Curri’s platform monitors delivery touch points and provides users with real-time notifications pertaining to the status of their shipment.

“Suppliers who don’t have the ability to make urgent, on-demand, or long-distance deliveries are leaving sales on the table and risk losing customers and business to suppliers who do. Fleet Augmentation is the secret weapon of suppliers who care about getting material in their customer’s hands, fast,” Matthew Lafferty, co-founder and CEO of Curri, said in a statement.

Curri plans to invest the additional capital in expanding the size of its team.

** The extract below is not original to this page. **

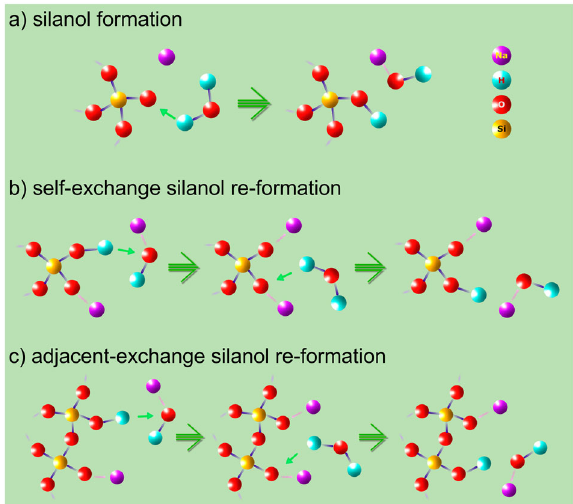
Fig. 12 Schematics of the three types of ion-exchange processes during the sodium silicate glass – water interfacial reactions. a Silanol formation, b self-exchange silanol re-formation, c adjacent- exchange silanol re-formation. The small green arrows indicate the target directions of the proton movement. The purple, cyan, red, orange circles represent for the sodium, hydrogen, oxygen, and silicon atoms,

The company is currently on the lookout for dozens of drivers to join its nationwide delivery fleet.

Founded in 2018, Curri launched in all 50 states last spring. When Built In last spoke with the company last May, the “Uber for construction companies” said it was experiencing a rapid pace of growth. The company plans to widen the range of services it offers on its platform as it continues to scale.

“We were already growing, but we started growing faster because of this. What it’s doing is squeezing growth trajectories that would have taken two to three years into a single year,”  Lafferty told Built In last year. “The industry wants to be more, it has a desire to be more efficient. I just think the timing was right for something like this.”

Curri has raised $6.2 million in financing to date, according to Crunchbase. The Series A was led by Brick & Mortar Ventures with additional participation from Rainfall Ventures and Initialized Capital.